I've been back doing stand-up for a couple of years now. I run my own night every month- Darren Connell and the Funny Bunch at Blackfriars Basement. Which is the original Glasgow comedy club I believe. I'm the host and I book four comedians a month. I set it up for more established comedians to do new material and I also give people that are new a chance as well. It's a multi-billed stand-up comedy night. 

What are the pros and cons of putting out your own content?

It's quite strange. I felt like there's not a lot of work in Scotland so I felt like I had to start all this stuff. Because I am absolutely riddled with ADHD I overshare and forget there are a thousand people listening to my podcast each week. I feel like I'm just talking to a therapist. I'm in a very happy place in my life and I'm sober but I'll be talking about depression and drug stuff and then I'm like oh that's why the BBC won't give me a job! 

No no, I'm kidding on. They've been very very nice to me. I think the pros and cons are on my behalf because I can't filter myself. I'm certainly not stupid, I know how to be professional when I'm asked. But most of the time I have unfiltered opinions and not everyone realises right away that I'm actually a funny comedian and not just unhinged on Twitter. 

Do you get recognised much from your role in Scot Squad?

Not with my glasses off. If I put them on I get recognised everywhere but that's nice.

Do you ever put your glasses on just for a wee boost?

When I'm having a bad day! I always get cuddled off grannies. Or someone will come up and be like "My kid loves you!" so that's really nice. My stand-up is so dark and absolutely for over 18s so it's nice when a gran comes up with her grandkids and says they love Scot Squad. That makes my black heart very warm.

Do you feel the pressure to put out TikTok content or do you do it for fun?

Doing it for fun, absolutely. If I ever treat it like a job I'll just lose interest. It's benefited my career and I enjoy it. I've got plenty of content to put up and I'm just putting it up to amuse myself and I think that's why I'm doing well. If it ever becomes negative I'll just delete it, I don't really play the game like that. 

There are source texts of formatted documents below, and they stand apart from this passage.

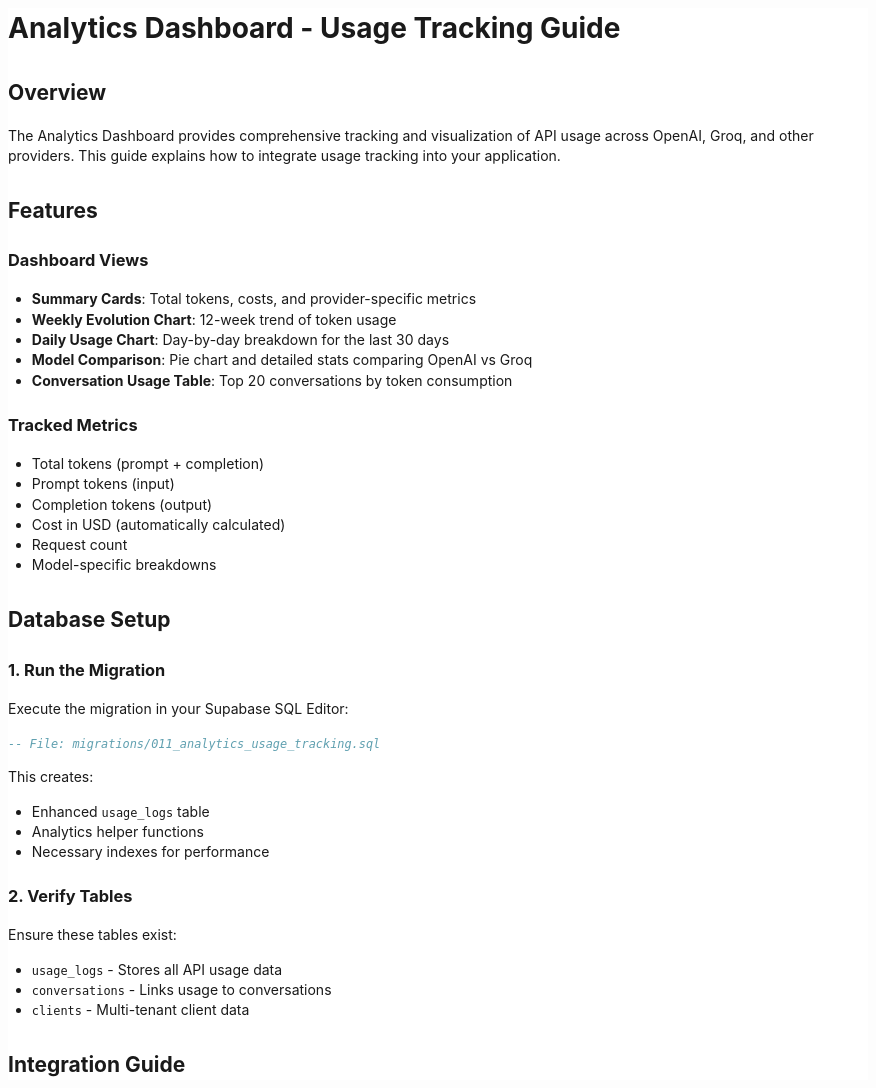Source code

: # Analytics Dashboard - Usage Tracking Guide

## Overview

The Analytics Dashboard provides comprehensive tracking and visualization of API usage across OpenAI, Groq, and other providers. This guide explains how to integrate usage tracking into your application.

## Features

### Dashboard Views

- **Summary Cards**: Total tokens, costs, and provider-specific metrics
- **Weekly Evolution Chart**: 12-week trend of token usage
- **Daily Usage Chart**: Day-by-day breakdown for the last 30 days
- **Model Comparison**: Pie chart and detailed stats comparing OpenAI vs Groq
- **Conversation Usage Table**: Top 20 conversations by token consumption

### Tracked Metrics

- Total tokens (prompt + completion)
- Prompt tokens (input)
- Completion tokens (output)
- Cost in USD (automatically calculated)
- Request count
- Model-specific breakdowns

## Database Setup

### 1. Run the Migration

Execute the migration in your Supabase SQL Editor:

```sql
-- File: migrations/011_analytics_usage_tracking.sql
```

This creates:
- Enhanced `usage_logs` table
- Analytics helper functions
- Necessary indexes for performance

### 2. Verify Tables

Ensure these tables exist:
- `usage_logs` - Stores all API usage data
- `conversations` - Links usage to conversations
- `clients` - Multi-tenant client data

## Integration Guide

How supportive are other comics on the comedy scene?

I've never had a problem, I've always treated people as I want to be treated. I've got some close friends in comedy and it's really changed now and it is more supportive. The Some Laugh boys are very kind and Christopher Macarthur-Boyd is a great guy. It was bad back in the day with bullying and green room talks but I've never changed how I am. The good people always hang around. I feel like if you're a bad person it doesn't last very long. A lot of the bad people have been cancelled and rightly so. Regardless of their talent, if I'm booking a night I want to sit in a green room with a good bunch of people. 

And you're doing a special at the Pavilion?

With lockdown, I did fall out of love with comedy and that terrified me. I've always had stand-up as my comfort blanket. I thought "I can't believe I hate this now" and then my performance was bad and I just quit. Now that I'm back into it I've found this love of performing again and running nights. I've been doing this since I was 18 and I'm 36 now. I've got all this material and I love the Pavilion- it's always been my bucket list. Why not? Ticket sales have gone really well so far and I'm quite confident I might sell it out because there's not even a poster up yet. 

I've got access to a real, professional stage with props. I don't want to give too much away but it's the first time I've had an actual blank canvas. There will be a really good support act who might not be a comedian, they might be something completely different. I'm going to go up and I'll do new stuff, some stuff regarding the Pavilion and some really old stuff that I haven't done in years. Then I'll try and edit it into the best hour and walk away from that material. I've got no agent or PR team or anything like that so I think, why not?